- What to produce
Determine how many lines in the items below contain the word "מתעדכנות", and reply with that number only.

- Input records
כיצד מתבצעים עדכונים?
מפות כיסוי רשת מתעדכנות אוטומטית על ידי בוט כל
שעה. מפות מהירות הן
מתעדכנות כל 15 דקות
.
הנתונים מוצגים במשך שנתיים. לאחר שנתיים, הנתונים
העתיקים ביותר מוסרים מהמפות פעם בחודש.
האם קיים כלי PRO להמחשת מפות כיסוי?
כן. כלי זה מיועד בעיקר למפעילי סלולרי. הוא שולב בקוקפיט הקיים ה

- Result for this exercise
2